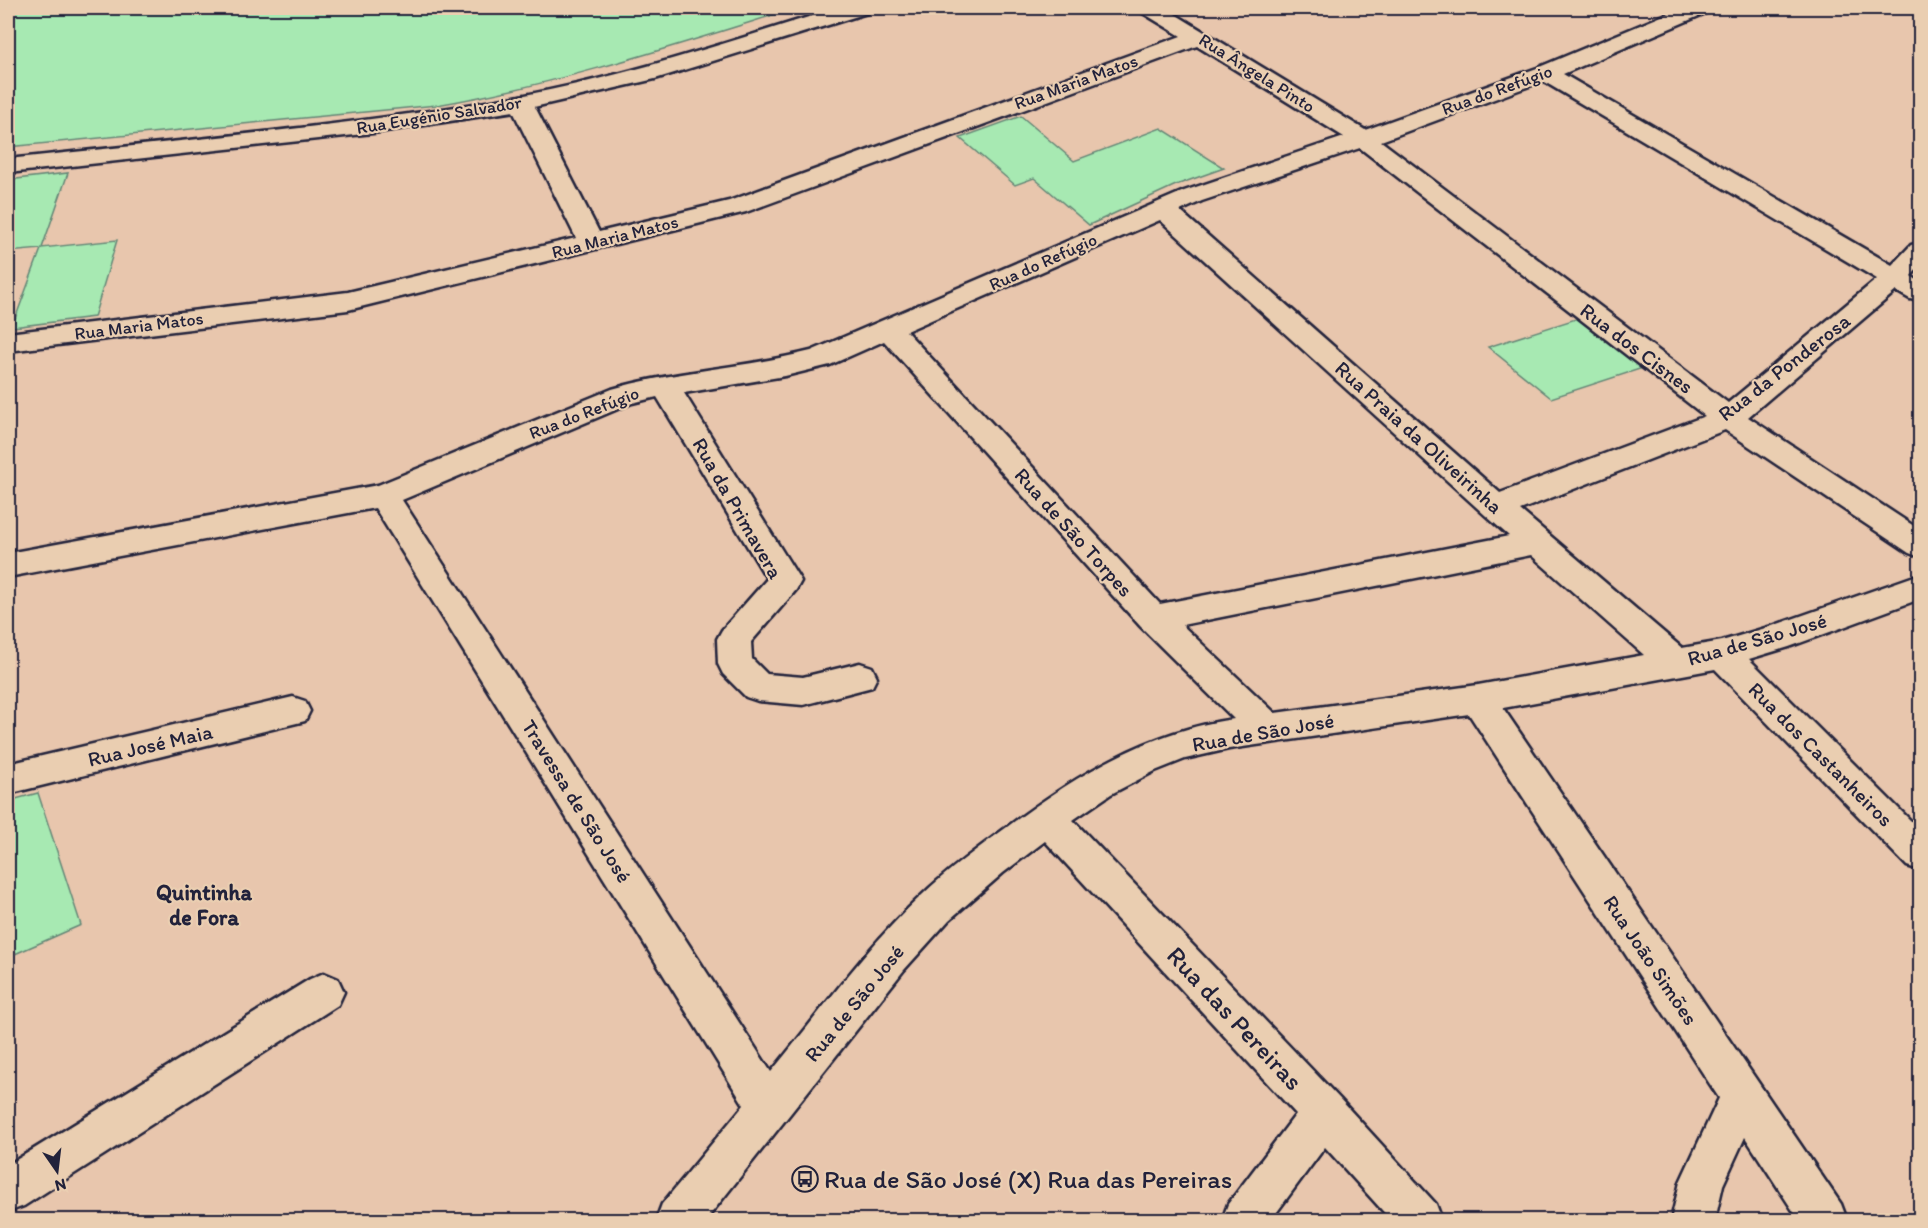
<svg xmlns="http://www.w3.org/2000/svg" width="1928" height="1228" viewBox="0 0 1928 1228" font-family="Itim,sans-serif">
	<style>
		.green { fill: #a7e9b2; stroke: #648676; stroke-width: 1.5 }
		.lines { fill: none; stroke-linecap: round; stroke-linejoin: round }
		.minor-casing { stroke: #22223b; stroke-width: 5 }
		.tertiary-casing { stroke: #22223b; stroke-width: 5 }
		.minor { fill: #eaceb1; fill-rule: evenodd }
		.tertiary { fill: #eaceb1; fill-rule: evenodd }
		.labels { text-anchor: middle; dominant-baseline: central; stroke-width: 4.5; stroke-linejoin: round; paint-order: stroke }
		.far-street-label { font-size: 18px; fill: #22223b; stroke: #eaceb1 }
		.street-label { font-size: 21px; fill: #22223b; stroke: #eaceb1 }
		.neighbourhood-label { font-size: 22px; font-weight: bold; fill: #22223b; stroke: #eaceb1 }
		.near-street-label { font-size: 26px; fill: #22223b; stroke: #eaceb1 }
		.near-poi-label { font-size: 26px; fill: #22223b; stroke: #eaceb1; text-anchor: start }
	</style>
	<rect width="100%" height="100%" fill="#e8c6ad"/>
	<filter id="ink" filterUnits="userSpaceOnUse"><feTurbulence type="fractalNoise" baseFrequency=".0167" numOctaves="2"/><feDisplacementMap in="SourceGraphic" scale="12" xChannelSelector="R" yChannelSelector="G"/><feConvolveMatrix kernelMatrix="1 2 1 2 8 2 1 2 1" color-interpolation-filters="sRGB"/></filter>
	<g filter="url(#ink)">
		<path class="green" d="M 8,8 L 796,8 C 677,45 560,84 437,105 L 8,147 Z
			M 1021,116 L 1074,161 L 1161,128 L 1224,168 L 1176,185 L 1089,225 L 1034,178 L 1015,185 L 960,138 Z
			M 68,173 L 42,248 L 117,240 L 94,317 L 12,327 L 41,249 L 8,252 L 8,180 Z
			M 1585,316 L 1652,365 L 1551,398 L 1488,347 Z
			M 38,793 L 81,925 L 8,957 L 8,801 Z"/>
		<g class="lines">
			<g class="minor-casing">
				<path id="minor" d="M 1141,8 L 1165,8 L 1365,130 L 1537,68 L 1681,8 L 1708,8 L 1706,13 L 1563,74 L 1892,265 L 1911,245 L 1920,243 L 1920,266 L 1911,276 L 1920,282 L 1920,301 L 1910,299 L 1896,291 L 1748,417 L 1920,530 L 1920,557 L 1909,553 L 1725,430 L 1520,510 L 1682,648 L 1722,641 L 1772,626 L 1920,574 L 1920,599 L 1789,647 L 1749,659 L 1920,830 L 1920,870 L 1907,866 L 1715,669 L 1503,708 L 1841,1204 L 1847,1220 L 1799,1220 L 1745,1137 L 1723,1185 L 1715,1220 L 1671,1220 L 1680,1182 L 1719,1098 L 1469,714 L 1229,749 L 1185,759 L 1155,771 L 1111,794 L 1073,820 L 1339,1098 L 1436,1204 L 1442,1220 L 1391,1220 L 1325,1147 L 1271,1220 L 1222,1220 L 1228,1204 L 1296,1114 L 1045,841 L 1003,873 L 949,920 L 904,970 L 706,1220 L 656,1220 L 662,1204 L 744,1105 L 375,508 L 8,577 L 8,553 L 378,485 L 612,389 C 677,370 745,368 811,351 L 1184,191 L 1344,137 L 1197,46 L 746,212 L 348,310 L 8,351 L 8,333 L 348,292 L 576,238 L 509,103 L 513,98 L 521,96 L 529,98 L 533,103 L 599,232 L 729,201 L 1181,36 L 1143,13 ZM 1543,81 L 1877,279 L 1728,403 L 1381,141 ZM 1360,148 L 1705,416 L 1500,493 L 1180,211 L 1202,201 ZM 1160,220 L 1485,515 L 1509,536 L 1160,604 L 906,331 ZM 884,341 L 1141,627 L 1234,719 C 1148,731 1075,776 1007,827 C 978,848 948,870 922,895 C 866,947 820,1013 771,1072 L 402,500 L 632,403 L 657,397 L 767,579 L 722,630 L 717,639 L 718,664 L 723,674 L 746,697 L 758,701 L 803,705 L 872,687 L 877,677 L 872,667 L 860,663 L 803,677 L 767,674 L 752,659 L 751,642 L 796,590 L 801,581 L 684,393 L 785,376 L 830,365 ZM 1531,555 L 1644,655 L 1478,685 L 1275,713 L 1182,625 Z
					M 293,697 L 305,701 L 310,711 L 305,721 L 8,794 L 8,764 Z
					M 324,973 L 338,979 L 344,992 L 338,1005 L 24,1206 L 8,1212 L 8,1165 L 310,979 Z"/>
			</g>
			<g class="tertiary-casing">
				<path id="tertiary" d="M 838,8 L 870,8 L 867,13 L 655,79 L 521,110 L 373,133 L 8,173 L 8,159 C 179,140 351,127 520,96 C 629,76 733,40 838,8 Z"/>
			</g>
			<use href="#minor" class="minor"/>
			<use href="#tertiary" class="tertiary"/>
		</g>
	</g>
	<defs>
		<g id="bus-ring" transform="scale(1.35)"><circle r="9.5" fill="#eaceb1" stroke="#22223b" stroke-width="1.5"/><path d="M-5-6H5V4H4V6H2V4H-2V6H-4V4H-5ZM-3.5-4V0h7V-4ZM-3.5 1.2v1.5H-2V1.2ZM2 1.2v1.5H3.5V1.2Z" fill="#22223b"/></g>
	</defs>
	<g fill-rule="evenodd">
		<use href="#bus-ring" x="805" y="1179"/>
	</g>
	<g class="labels">
		<g class="far-street-label">
			<text transform="translate(1257 73) rotate(32)">Rua Ângela Pinto</text>
			<text transform="translate(1076 82) rotate(-20)">Rua Maria Matos</text>
			<text transform="translate(1497 90) rotate(-20)">Rua do Refúgio</text>
			<text transform="translate(439 115) rotate(-9)">Rua Eugénio Salvador</text>
			<text transform="translate(615 237) rotate(-14)">Rua Maria Matos</text>
			<text transform="translate(1043 262) rotate(-24)">Rua do Refúgio</text>
			<text transform="translate(139 326) rotate(-7)">Rua Maria Matos</text>
			<text transform="translate(584 413) rotate(-21)">Rua do Refúgio</text>
		</g>
		<g class="street-label">
			<text transform="translate(1637 348) rotate(37)">Rua dos Cisnes</text>
			<text transform="translate(1784 367) rotate(-38)">Rua da Ponderosa</text>
			<text transform="translate(1419 437) rotate(42)">Rua Praia da Oliveirinha</text>
			<text transform="translate(738 508) rotate(60)">Rua da Primavera</text>
			<text transform="translate(1074 532) rotate(48)">Rua de São Torpes</text>
			<text transform="translate(1757 639) rotate(-16)">Rua de São José</text>
			<text transform="translate(1263 732) rotate(-10)">Rua de São José</text>
			<text transform="translate(150 745) rotate(-13)">Rua José Maia</text>
			<text transform="translate(1821 754) rotate(45)">Rua dos Castanheiros</text>
			<text transform="translate(577 801) rotate(58)">Travessa de São José</text>
			<text transform="translate(1651 960) rotate(56)">Rua João Simões</text>
			<text transform="translate(854 1003) rotate(-51)">Rua de São José</text>
		</g>
		<g class="neighbourhood-label">
			<text x="204" y="892">Quintinha<tspan x="204" dy="25">de Fora</tspan></text>
		</g>
		<g class="near-street-label">
			<text transform="translate(1235 1018) rotate(47)">Rua das Pereiras</text>
		</g>
		<g class="near-poi-label">
			<text x="824" y="1179">Rua de São José (X) Rua das Pereiras</text>
		</g>
	</g>
	<rect width="1928" height="1228" fill="none" stroke="#eaceb1" stroke-width="30"/>
	<rect x="15" y="15" width="1898" height="1198" fill="none" stroke="#22223b" stroke-width="2" filter="url(#ink)"/>
	<g transform="translate(57 1171) rotate(166)" stroke="#eaceb1" stroke-width="4.5" paint-order="stroke">
	<path d="M0-4.5L10 22L0 15L-10 22Z" fill="#22223b"/>
	<text y="-9" font-size="16" font-weight="bold" text-anchor="middle" fill="#22223b">N</text>
	</g>
</svg>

● ● ● ● ● ● ●

INSTRUCTIONS FOR THE TASK: Search the entries above for the string "paint". Copy each line that holds it.

WRITTEN ANSWER:
		.labels { text-anchor: middle; dominant-baseline: central; stroke-width: 4.5; stroke-linejoin: round; paint-order: stroke }
	<g transform="translate(57 1171) rotate(166)" stroke="#eaceb1" stroke-width="4.5" paint-order="stroke">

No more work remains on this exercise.